# cupcakes



## NewbieHaunter (Sep 6, 2007)

my 12 yr old daughter tried her hand at making spider web cupcakes. I think she did pretty well. She decided she likes the green ones the best and when its time for her party will make all of them green


----------



## Boo_Dacious (Oct 13, 2005)

I think she did a lovely job! And I'm kind of partial to the green, too.  She should be very proud of herself!


----------



## Skulkin (Jul 27, 2005)

Those look professional. I like the display, too. And the best part, you get to eat these and have more for Halloween. Yummy!


----------



## dippedstix (Jul 2, 2009)

NewbieHaunter said:


> my 12 yr old daughter tried her hand at making spider web cupcakes. I think she did pretty well. She decided she likes the green ones the best and when its time for her party will make all of them green


She did a wonderful job! Tell her I like the green ones best too!


----------



## BevAnn (Aug 7, 2007)

They look perfect!! She did an awesome job!!


----------



## NewbieHaunter (Sep 6, 2007)

thanks, she was proud of them and of course I was proud of her.


----------



## cinders (Oct 12, 2003)

Oooooh, they look so good! Can I come over and eat one? LOL! Your daughter did an excellent job.


----------



## EvilMel (Dec 6, 2007)

Those look great!


----------



## Britishwitch (Jan 5, 2008)

Fantastic Job!!!!!!!!!

BW


----------



## Muffy (Sep 25, 2006)

Oh those look great! Looks like you have quite a decorator on your hands!


----------



## Halloweenie1 (Sep 28, 2008)

Really cute. Great Job!


----------



## Tippy (Oct 7, 2008)

I think they are beautiful. She did a much better job than I could have done.


----------



## Mizerella (Aug 6, 2009)

I'm have a cake biz...she's hired!  

I agree the green ones are the best.


----------



## Lilywhite (Aug 25, 2008)

They are so cute. I love them . She did a great job.


----------



## 13ghosts (Aug 16, 2008)

Wonderful job on the spiderwebs!


----------



## Gothikren (Aug 17, 2008)

Those are all so wonderful. What a great job she did. I love them.

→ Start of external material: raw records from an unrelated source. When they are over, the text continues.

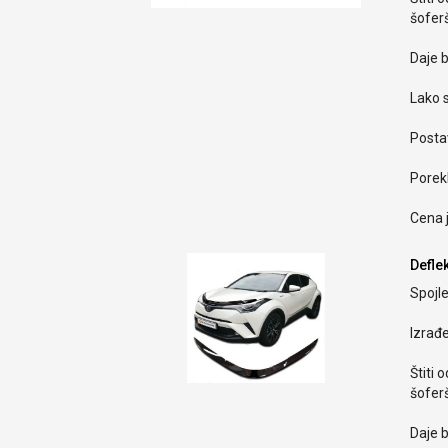
šoferš
Daje b
Lako s
Postav
Porekl
Cena 
Deflek
Spojle
Izrađ
Štiti 
šoferš
Daje b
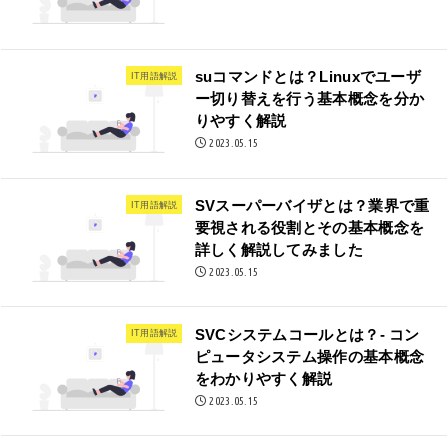
suコマンドとは？Linuxでユーザ
IT用語解説
ー切り替えを行う基本概念を分か
りやすく解説
2023.05.15
SVスーパーバイザとは？業界で重
IT用語解説
要視される役割とその基本概念を
詳しく解説してみました
2023.05.15
SVCシステムコールとは？- コン
IT用語解説
ピュータシステム操作の基本概念
をわかりやすく解説
2023.05.15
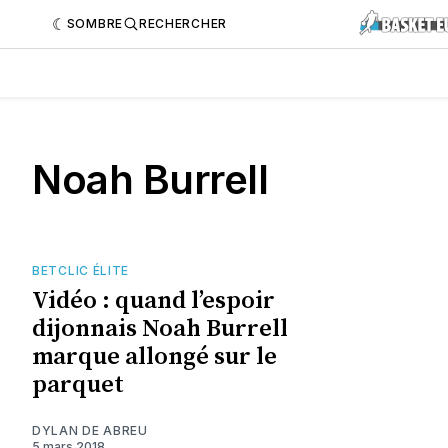
SOMBRE
RECHERCHER
Noah Burrell
BETCLIC ÉLITE
Vidéo : quand l’espoir
dijonnais Noah Burrell
marque allongé sur le
parquet
DYLAN DE ABREU
5 mars 2018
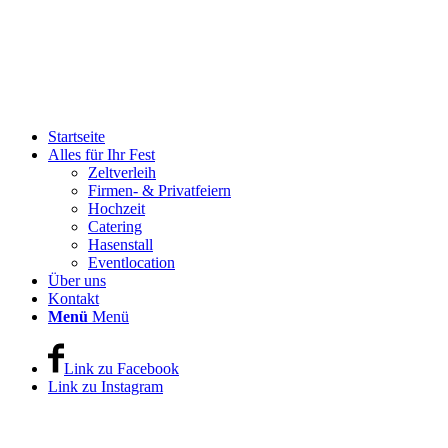
Startseite
Alles für Ihr Fest
Zeltverleih
Firmen- & Privatfeiern
Hochzeit
Catering
Hasenstall
Eventlocation
Über uns
Kontakt
Menü
Menü
Link zu Facebook
Link zu Instagram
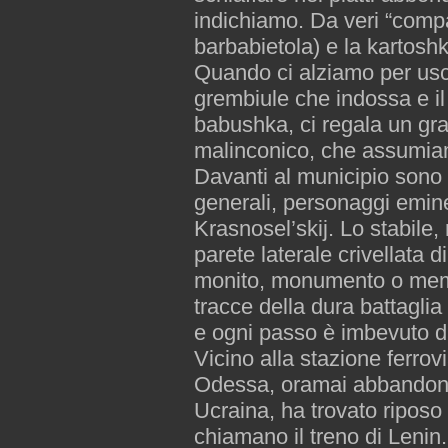
indichiamo. Da veri “comp
barbabietola) e la kartoshk
Quando ci alziamo per usci
grembiule che indossa e il 
babushka, ci regala un gr
malinconico, che assumia
Davanti al municipio sono i
generali, personaggi emine
Krasnosel’skij. Lo stabile,
parete laterale crivellata d
monito, monumento o memo
tracce della dura battagli
e ogni passo è imbevuto d
Vicino alla stazione ferrov
Odessa, oramai abbandonata
Ucraina, ha trovato riposo
chiamano il treno di Leni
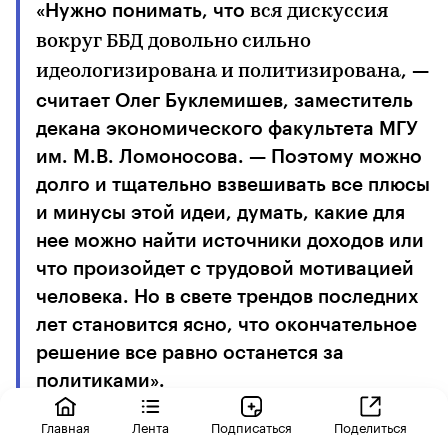
«Нужно понимать, что
вся дискуссия
вокруг ББД довольно сильно
, —
идеологизирована и политизирована
считает Олег Буклемишев, заместитель
декана экономического факультета МГУ
им. М.В. Ломоносова. — Поэтому можно
долго и тщательно взвешивать все плюсы
и минусы этой идеи, думать, какие для
нее можно найти источники доходов или
что произойдет с трудовой мотивацией
человека. Но в свете трендов последних
лет становится ясно, что окончательное
решение все равно останется за
политиками».
Главная
Лента
Подписаться
Поделиться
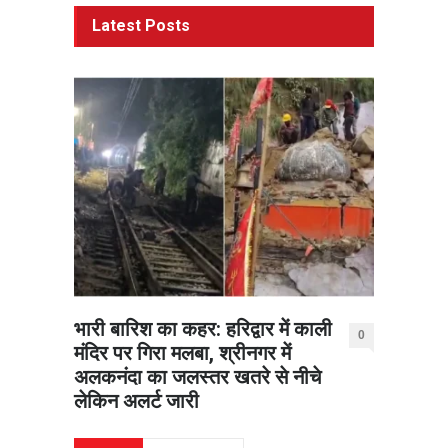
Latest Posts
भारी बारिश का कहर: हरिद्वार में काली
0
मंदिर पर गिरा मलबा, श्रीनगर में
अलकनंदा का जलस्तर खतरे से नीचे
लेकिन अलर्ट जारी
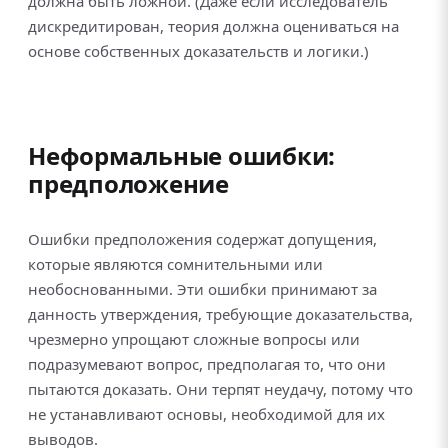
должна быть ложной. (Даже если исследователь
дискредитирован, теория должна оцениваться на
основе собственных доказательств и логики.)
Неформальные ошибки:
предположение
Ошибки предположения содержат допущения,
которые являются сомнительными или
необоснованными. Эти ошибки принимают за
данность утверждения, требующие доказательства,
чрезмерно упрощают сложные вопросы или
подразумевают вопрос, предполагая то, что они
пытаются доказать. Они терпят неудачу, потому что
не устанавливают основы, необходимой для их
выводов.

She did great on all of the colors I do like the green, but all of them are pretty.


----------



## Anji4062 (Jul 28, 2009)

Those are really cute! I like all the colors myself, but she should've added purple too...I mean...what's Halloween Spidercakes without purple icing? *pouts* lol


----------



## MHooch (Jun 15, 2007)

That's better than I could do  Tell her great job!!


----------



## christmascandy1 (Aug 19, 2009)

I as well thought she did an Awesome..job..iam partial to the white ones...as long as its butter cream...thats all that matters....A## for Effort!!


----------



## Howlatthemoon (Jun 25, 2008)

Fantastic job!! I say do all the colors that are pictured plus the purple! Very eye-catching using those different colors imo!


----------



## NewbieHaunter (Sep 6, 2007)

Thanks everyone, shes been just thrilled with the compliments here  I think her head swelled! lol


----------



## Skullie (Apr 22, 2008)

Great looking cupcakes. Do you rent the decorater out????


----------